The Specter of US meddling in Asian Affairs

g-cvr-131126-b52-bomber-jsw-124p.photoblog600

It’s only almost a year since America declared its policy of pivoting its messy militaristic adventure to Asia, and now we have news that it sent two B-52 strategic bombers over the disputed islands between China and Japan.

The flyovers, which is ‘part of a regular military exercise’ to the region, comes at a perfect time as China declares more control of the region, with a November 25 announcement that aircraft flying over the disputed territory must submit flight plans and communicate with Chinese aviation authorities via an air defense identification zone (ADIZ) policy.

Only in the course of a day the US expressed its dismay. In this most recent unarmed bomber aircraft patrol, Pentagon spokesman Steve Warren told Reuters “we have conducted operations in the area of the Senkakus (Japan’s name for the disputed islands). We have continued to follow our normal procedures, which include not filing flight plans, not radioing ahead and not registering our frequencies.”

The arrogant announcement comes after Kerry’s rhetoric that China’s new controls over the airspace “constitutes and attempt to change the status quo in the East China Sea. Escalatory action will only increase tensions in the region and create risks of an incident.” US Defense Secretary Chuck Hagel was quoted as saying the Chinese announcement “will not in any way change how the United States conducts military operations in the region.”

Only America calls the shots anywhere in the world

Never minding the sovereignty of other countries, where the US comes in, trouble and tensions comes out. Regardless of where US troops are stationed in the area (South Korea, Japan, Philippines, Australia), clearly the US is over-extending its military to show Beijing who’s the ‘police of the world.’

Clearly this dispute over the Senkaku/Diaoyu islands is a matter two sovereign nations must settle themselves, without the meddling of a third party. Such is the case with the Philippines, with the South China Sea, where the tiny island nation plays puppet to the US’s aggressive military policy in the area.

What these smaller nations fail to know is their role in playing the chess game for America’s larger pivot to Asia policy. It’s a win-win situation overall, let these countries fall prey to US manipulation against China while not committing too much military resources and increased arms sales.

It is almost foolish for these satellite countries to be slave to American policy by projecting a harder unilateral stance against Beijing in the form of ‘territorial disputes’, not knowing they themselves are in more trouble when the situation in the area escalates to open hostility.

US encourages Japanese remilitarization for the sake of containing China

The Chinese reaction and increased patrol in the area comes after recent Japanese provocation.

Ever since the arrests of Chinese fishermen in 2010 and last year’s purchase by the Japanese government of the islands (knowing well they are disputed territory) , China’s actions can be seen more as a reaction to these American-backed provocations.

The international media is replete with the usual suspect keywords of ‘an aggressive China’ for seeking to ‘change the status quo’ against ‘aggrieved’ neighboring countries. Many fail to see through the news. It can be remembered that just last year, the US increased its military forces in Australia and conducted ever-larger military exercises in the region to intimidate and contain China’s influence. The more recent announcement that US military troops will stay in Afghanistan beyond 2020 (despite Obama’s promise to remove them in 2014) is suspect enough since the country shares a border with China.
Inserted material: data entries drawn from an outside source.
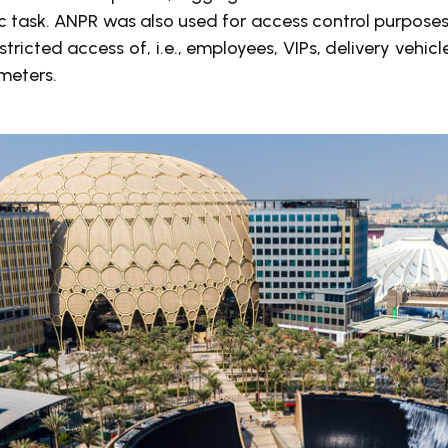
c task. ANPR was also used for access control purposes
estricted access of, i.e., employees, VIPs, delivery vehic
meters.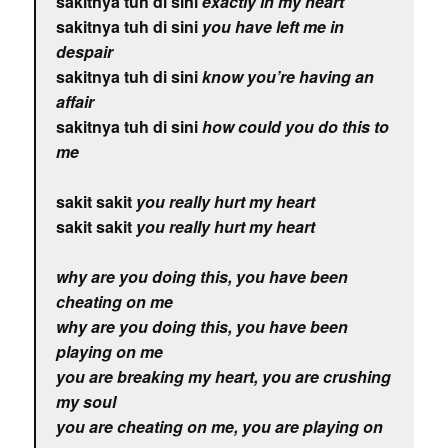
sakitnya tuh di sini
exactly in my heart
sakitnya tuh di sini
you have left me in
despair
sakitnya tuh di sini
know you’re having an
affair
sakitnya tuh di sini
how could you do this to
me
sakit sakit
you really hurt my heart
sakit sakit
you really hurt my heart
why are you doing this, you have been
cheating on me
why are you doing this, you have been
playing on me
you are breaking my heart, you are crushing
my soul
you are cheating on me, you are playing on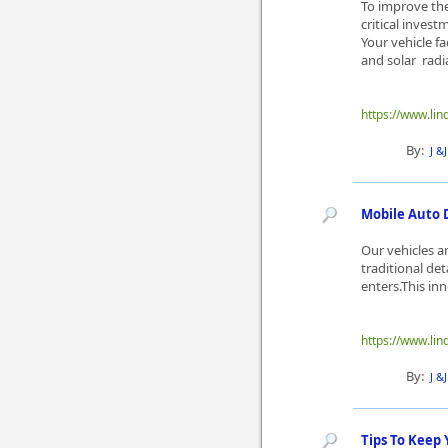
To improve the 
critical inves
Your vehicle fa
and solar radiat
https://www.lin
By:
J &
Mobile Auto 
Our vehicles ar
traditional de
enters.This in
https://www.lin
By:
J &
Tips To Keep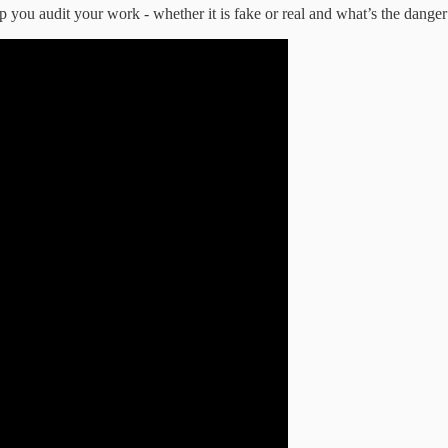
p you audit your work - whether it is fake or real and what’s the danger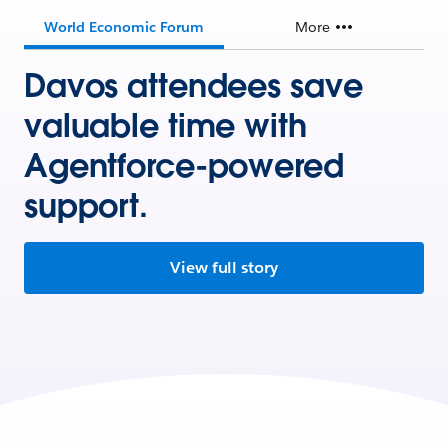
World Economic Forum
More
Davos attendees save
valuable time with
Agentforce-powered
support.
View full story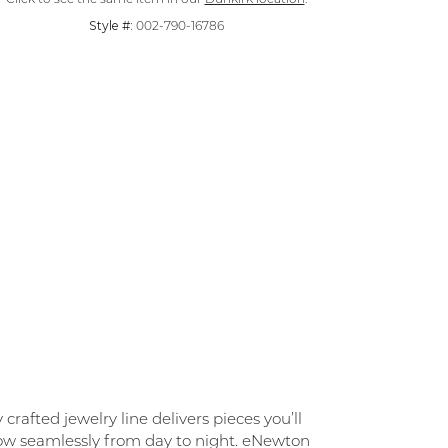
Style #:
002-790-16786
rafted jewelry line delivers pieces you’ll
flow seamlessly from day to night. eNewton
What the US fails to realize is the scale of its bullying in the region. Just last week, it concluded a mammoth military exercise with Japan which involved 34,000 troops and 350 warplanes, focusing on how to defeat Chinese anti-ship capabilities and a naval blockade to cripple China’s economy once a conflict breaks out. Sadly, we can only refer to the American reaction to Soviet troops stationed in Cuba half a century ago. Can anyone remind America what it feels like to have gargantuan military buildups and war exercise performed in their own backyard?